Die japanische Hauptstadt hat mehrere S-Bahnen und zwei U-Bahn-Betriebsgesellschaften. Die größere, die 1927 gegründete Tokyo Metro, ist seit Jahren eine Geldquelle für ihre öffentlichen Eigner, denn die neun Linien mit einer Länge von 195 Kilometern reichen weit in die Kantō-Region hinein, wo auf nur 32.424 Quadratkilometern – der NRW-Fläche – 43,6 Millionen Bürger leben. Während anderswo der ÖPNV subventioniert wird, spülte er dort etwa 74 Millionen Euro in die Kassen. Jetzt soll diese Goldgrube versilbert werden. Die Hälfte der Anteile soll an der Börse zwei Milliarden Euro einbringen. Den Rest werden sich das Finanzministerium und die Stadt Tokio teilen.
Mit einer Bewertung von umgerechnet 4,3 Milliarden Euro wäre es der größte japanische Börsengang seit sechs Jahren, aber klein im Vergleich zum Aktiendebüt von Birkenstock (7,5 Milliarden) oder dem Chiphersteller ARM (54 Milliarden). Nach 34 Jahren Börsenflaute hat Japan Nachholbedarf, denn erst im Februar 2024 erreichte der Nikkei-Index wieder seinen Höchststand vom Dezember 1989. Infrastruktur gilt als eine stabile Anlage und erfreut sich bei renditehungrigen Anlegern großer Beliebtheit – und das bei Projekten in aller Welt. Mauteinnahmen oder Mieten von Pipelines oder Häfen sind so stabil, daß Renditen durch die Emission von Anleihen vergrößert werden, die der Stabilität wegen Bestnoten durch Ratingagenturen bekommen.
Trotz spektakulärer Ausnahmen blieb auch zu Covid-Zeiten die Ausfallquote deutlich unter der anderer Bereiche. Dennoch gibt es Tücken: Behörden arbeiten gern mit optimistischen Prognosen oder manipulieren Zahlen. Eurotunnel-Anleger werden sich schmerzhaft daran erinnern. Die Privatisierung der Deutschen Bahn klappte nicht, und in der Schweiz ist mit der Jungfraubahn nur eine 9,3 Kilometer lange Zahnradstrecke für Touristen an der Börse. In China sind die U-Bahnen von Hongkong (MTR) und die Shanghai Shentong Metro börsennotiert, in Nordamerika fünf große Güterbahnen. Bis zur Übernahme durch Berkshire Hathaway von Warren Buffett war auch die BNSF Railway börsennotiert. Private Anleger finanzierten den Bau der Dieselschnellbahn Brightline zwischen Miami und Orlando; eine Verbindung von Las Vegas mit Los Angeles ist in Planung. In Japan sind bisher zwei Eisenbahnen an der Börse.

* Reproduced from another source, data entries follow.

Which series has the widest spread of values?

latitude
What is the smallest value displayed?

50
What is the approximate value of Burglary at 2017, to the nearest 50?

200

Die Neun-Millionen-Metropole Tokio ist die einzige japanische Stadt, für die kein Einwohnerrückgang vorhergesagt wird. Die Tokyo-Metro-Bruttomarge von 32 Prozent liegt auf Vor-Covid-Niveau und dürfte zu halten sein. Netto lag die Gewinnmarge mit zwölf noch etwas unter den 14 bis 15 Prozent von vor 2020. Ob sie inflationsbedingt jetzt niedriger liegt oder ob Verbesserungspotential besteht, wird sich zeigen. Ebenso sollte die Dividende sicher sein, die auf japanisches Niveau von 3,6 Prozent prognostiziert wird. Das ist höher als bei anderen japanischen Bahngesellschaften, die um die zwei Prozent rentieren, und auch höher als die in der Vergangenheit an die öffentlichen Eigner gezahlten Werte.

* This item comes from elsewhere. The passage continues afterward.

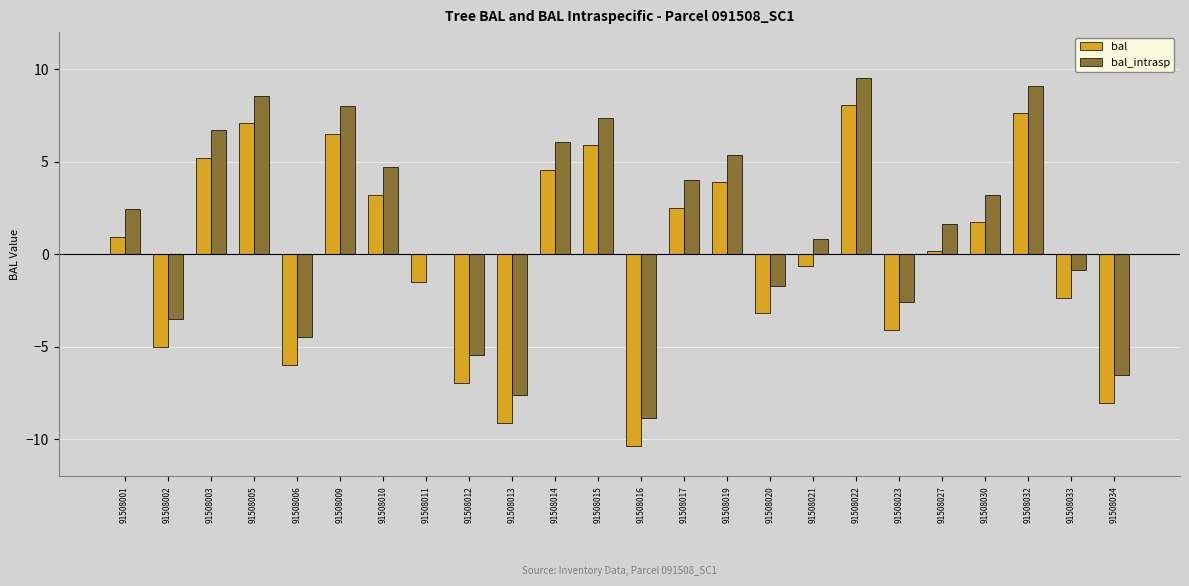

What value does the bal_intrasp series have at 91508002?

-3.5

Das legt den Verdacht nahe, daß Ausschüttungen zu hoch angesetzt werden, um eine hohe Bewertung zu erreichen. Analysten stufen Tokyo Metro als günstig bewertet ein. Doch es bleibt die Frage: Ist die Tokyo Metro ein neuer „Eurotunnel“, der die Prognosen nicht erfüllen kann? Aber selbst dann wären die Kurswirkungen begrenzt – außer es gibt wie 1923 wieder ein großes Kantō-Erdbeben, das auch an der U-Bahn nicht spurlos vorübergehen dürfte.